EXCERPT –
▼▼▼
Am I right to keep my neighbour’s monstrous secret? | Daily Mail Online

2022-06-25 16:46:27 By : Ms. Jessie Zhao

I’ve never written anything anonymously. But under these circumstances it feels right. The reason? I live next door to a convicted paedophile. 

Since finding out that our 71-year-old neighbour Alan (not his real name) had pleaded guilty to indecent assault of a minor, for which he was given a two-year prison sentence and is now on the Sex Offenders’ Register, my husband and I have been thrown into a moral maze.

Do we tell friends about Alan and risk him being lynched (in December 2008 a 52-year-old convicted paedophile was mutilated and stabbed to death in his London home) or do we keep quiet, risk-assess the situation and handle it ourselves?

David Wilson, professor of criminology at the Centre for Criminal Justice Policy and Research at Birmingham City University, says: ‘Having this information can cause real dilemmas. The key is to work out what to do with it so that you don’t cause mass hysteria.’

In the UK, there are around 31,300 registered sex offenders (it’s estimated that an additional 110,000 are not on the list), and in our borough alone there are about 100, although as a member of the public you can only be told how many there are, not their names and addresses.

The register is for professional use only, not public access, unlike in the US where Megan’s Law allows parents in a number of states to enter their postcode or a convict’s name to check if anyone on the register has moved in nearby.

The UK government is reluctant to give in to campaigns to introduce something similar, for fear that people would take the law into their own hands, as has happened more frequently in the States. Instead, key figures in the community – head teachers, employers, landlords, etc – are often given details of local sex offenders, and ‘controlled disclosure’ gives agencies a right to share information if someone poses a serious risk.

But for most people the only way of finding out if you have a paedophile living next door is if the case is written up in your local paper. In the absence of official guidance, people like us are left to work things out and manage the situation for themselves.

We moved into our house in 2003 and Alan was the first neighbour we met. He seemed pleasant and offered to put our bin bags out on collection day. We saw him as a well-meaning busybody who knew lots about people living nearby, including who had children of what age.

The woman we’d bought the house from had four sons, and Alan would often regale us with the story of how one of them fell off a wall into a spiky bush in his garden and he helped to get the prickles out.

He wore a baseball cap, which is apparently commonplace for child sex offenders – ‘to make them look like a hip granddad’, says Paul Roffey, director of RWA Child Protection Services and an expert in risk assessment.

We joked about Alan and privately called him ‘Peter File’, but never thought that the nickname would turn out to be frighteningly appropriate. 

Then in early 2006, when I was pregnant with my son, he started talking about a 30-something ‘godson’ who had now banned Alan from visiting him and his family of two children.

As the months passed, the story mutated into him being arrested and charged for an offence against the godson, dating back some 20 years to when he was a teenager and Alan was, in clichéd fashion, his Scout leader.
▲▲▲
DATA ROWS –
▼▼▼
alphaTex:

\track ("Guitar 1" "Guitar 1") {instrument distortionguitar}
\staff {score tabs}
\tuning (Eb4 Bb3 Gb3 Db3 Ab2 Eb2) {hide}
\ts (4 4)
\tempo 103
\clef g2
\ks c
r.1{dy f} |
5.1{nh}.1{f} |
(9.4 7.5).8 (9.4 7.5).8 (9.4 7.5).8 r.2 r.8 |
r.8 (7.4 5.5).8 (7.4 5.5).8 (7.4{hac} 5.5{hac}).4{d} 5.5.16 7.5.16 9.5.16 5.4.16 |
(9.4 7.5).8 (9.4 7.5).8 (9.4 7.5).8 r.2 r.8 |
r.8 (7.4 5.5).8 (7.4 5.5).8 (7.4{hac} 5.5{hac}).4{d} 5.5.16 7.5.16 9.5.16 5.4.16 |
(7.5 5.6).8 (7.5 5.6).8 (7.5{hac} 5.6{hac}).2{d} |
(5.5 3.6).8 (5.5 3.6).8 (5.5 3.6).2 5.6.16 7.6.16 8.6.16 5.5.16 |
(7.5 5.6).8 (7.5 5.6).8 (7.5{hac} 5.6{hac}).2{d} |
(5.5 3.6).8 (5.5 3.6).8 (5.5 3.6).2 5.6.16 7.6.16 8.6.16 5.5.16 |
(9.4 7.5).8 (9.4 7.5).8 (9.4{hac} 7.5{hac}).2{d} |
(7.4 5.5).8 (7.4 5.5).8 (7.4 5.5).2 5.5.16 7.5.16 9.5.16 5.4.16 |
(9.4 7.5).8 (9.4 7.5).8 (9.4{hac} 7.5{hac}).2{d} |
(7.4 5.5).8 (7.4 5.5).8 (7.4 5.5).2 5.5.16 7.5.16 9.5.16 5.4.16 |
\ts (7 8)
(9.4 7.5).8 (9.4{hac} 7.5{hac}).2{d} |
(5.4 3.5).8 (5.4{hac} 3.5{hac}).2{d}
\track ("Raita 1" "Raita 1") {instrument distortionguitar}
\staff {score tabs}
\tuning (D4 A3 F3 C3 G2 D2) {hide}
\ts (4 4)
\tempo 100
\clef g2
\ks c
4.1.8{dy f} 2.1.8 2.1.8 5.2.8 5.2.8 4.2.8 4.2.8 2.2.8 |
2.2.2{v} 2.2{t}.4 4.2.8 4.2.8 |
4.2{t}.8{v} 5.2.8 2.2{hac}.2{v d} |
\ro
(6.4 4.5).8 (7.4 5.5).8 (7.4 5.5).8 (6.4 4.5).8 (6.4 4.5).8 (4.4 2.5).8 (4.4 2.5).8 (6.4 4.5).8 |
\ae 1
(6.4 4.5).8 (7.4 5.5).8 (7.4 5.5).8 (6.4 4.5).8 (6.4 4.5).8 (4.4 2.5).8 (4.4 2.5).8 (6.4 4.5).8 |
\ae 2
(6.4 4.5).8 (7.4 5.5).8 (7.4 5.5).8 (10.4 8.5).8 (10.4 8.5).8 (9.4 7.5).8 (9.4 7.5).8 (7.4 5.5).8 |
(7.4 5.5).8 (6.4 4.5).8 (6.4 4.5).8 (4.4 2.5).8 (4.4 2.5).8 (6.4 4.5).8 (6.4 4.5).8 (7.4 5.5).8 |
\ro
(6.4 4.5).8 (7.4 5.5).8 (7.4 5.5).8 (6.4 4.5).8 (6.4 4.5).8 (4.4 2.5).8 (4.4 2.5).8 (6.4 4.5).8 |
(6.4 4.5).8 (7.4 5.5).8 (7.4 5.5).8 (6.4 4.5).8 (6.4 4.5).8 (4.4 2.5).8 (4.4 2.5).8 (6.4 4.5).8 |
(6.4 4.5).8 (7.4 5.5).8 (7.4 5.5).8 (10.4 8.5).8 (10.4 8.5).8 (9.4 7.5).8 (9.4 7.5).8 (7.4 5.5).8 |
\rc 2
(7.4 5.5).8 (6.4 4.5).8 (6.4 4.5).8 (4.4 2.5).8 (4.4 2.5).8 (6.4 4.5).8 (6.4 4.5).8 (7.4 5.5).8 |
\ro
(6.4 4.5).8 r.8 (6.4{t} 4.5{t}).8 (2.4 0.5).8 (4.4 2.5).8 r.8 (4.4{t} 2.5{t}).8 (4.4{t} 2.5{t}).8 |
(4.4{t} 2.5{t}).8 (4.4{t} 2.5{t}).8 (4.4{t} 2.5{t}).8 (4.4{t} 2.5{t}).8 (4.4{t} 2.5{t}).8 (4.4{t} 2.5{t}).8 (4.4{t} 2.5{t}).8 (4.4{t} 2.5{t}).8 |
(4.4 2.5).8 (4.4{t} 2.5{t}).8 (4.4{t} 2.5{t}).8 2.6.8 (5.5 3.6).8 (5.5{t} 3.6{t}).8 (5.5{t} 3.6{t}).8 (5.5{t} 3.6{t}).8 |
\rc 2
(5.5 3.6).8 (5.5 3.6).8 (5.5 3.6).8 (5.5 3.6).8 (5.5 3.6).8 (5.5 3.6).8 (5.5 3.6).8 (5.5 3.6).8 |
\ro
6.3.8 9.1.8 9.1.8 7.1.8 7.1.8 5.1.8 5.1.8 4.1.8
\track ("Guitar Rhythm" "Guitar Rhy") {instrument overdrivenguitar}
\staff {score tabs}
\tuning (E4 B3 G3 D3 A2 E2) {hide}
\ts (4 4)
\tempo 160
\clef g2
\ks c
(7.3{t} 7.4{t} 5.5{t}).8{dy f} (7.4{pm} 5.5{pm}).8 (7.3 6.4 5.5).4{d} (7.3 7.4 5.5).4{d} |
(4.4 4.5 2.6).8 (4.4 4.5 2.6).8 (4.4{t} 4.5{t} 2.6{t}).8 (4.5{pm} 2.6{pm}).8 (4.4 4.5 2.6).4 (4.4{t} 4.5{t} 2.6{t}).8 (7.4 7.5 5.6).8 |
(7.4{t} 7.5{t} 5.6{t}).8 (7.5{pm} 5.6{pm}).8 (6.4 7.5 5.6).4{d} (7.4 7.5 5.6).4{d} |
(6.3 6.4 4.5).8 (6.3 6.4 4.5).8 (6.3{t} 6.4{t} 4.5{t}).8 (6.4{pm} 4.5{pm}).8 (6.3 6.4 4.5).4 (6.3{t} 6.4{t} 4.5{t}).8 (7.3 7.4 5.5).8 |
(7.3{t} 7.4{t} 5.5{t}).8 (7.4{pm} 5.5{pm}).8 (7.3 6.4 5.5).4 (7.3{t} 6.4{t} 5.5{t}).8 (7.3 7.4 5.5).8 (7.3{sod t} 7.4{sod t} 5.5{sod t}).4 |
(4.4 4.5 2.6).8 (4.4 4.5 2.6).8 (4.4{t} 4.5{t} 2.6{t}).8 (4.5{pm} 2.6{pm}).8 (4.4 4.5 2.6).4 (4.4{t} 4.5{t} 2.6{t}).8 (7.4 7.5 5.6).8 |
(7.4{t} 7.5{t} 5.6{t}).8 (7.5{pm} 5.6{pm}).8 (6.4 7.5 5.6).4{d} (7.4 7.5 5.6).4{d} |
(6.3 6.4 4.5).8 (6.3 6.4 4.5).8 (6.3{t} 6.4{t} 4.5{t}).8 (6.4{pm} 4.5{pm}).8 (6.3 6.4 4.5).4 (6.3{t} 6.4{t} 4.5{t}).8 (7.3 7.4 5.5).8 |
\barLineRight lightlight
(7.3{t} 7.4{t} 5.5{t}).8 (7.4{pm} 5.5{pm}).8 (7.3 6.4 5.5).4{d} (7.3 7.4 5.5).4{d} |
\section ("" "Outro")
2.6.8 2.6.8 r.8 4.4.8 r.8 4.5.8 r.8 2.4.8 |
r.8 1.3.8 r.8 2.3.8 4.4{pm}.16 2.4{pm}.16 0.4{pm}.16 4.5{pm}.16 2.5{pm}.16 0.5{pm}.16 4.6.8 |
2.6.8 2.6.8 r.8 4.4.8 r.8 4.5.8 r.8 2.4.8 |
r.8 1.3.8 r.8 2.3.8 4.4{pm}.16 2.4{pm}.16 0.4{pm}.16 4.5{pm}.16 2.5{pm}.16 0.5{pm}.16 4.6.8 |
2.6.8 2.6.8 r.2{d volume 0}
▲▲▲
TASK DESCRIPTION –
In the article about the convicted neighbor, what year did the writer move into the house?

OUTPUT –
2003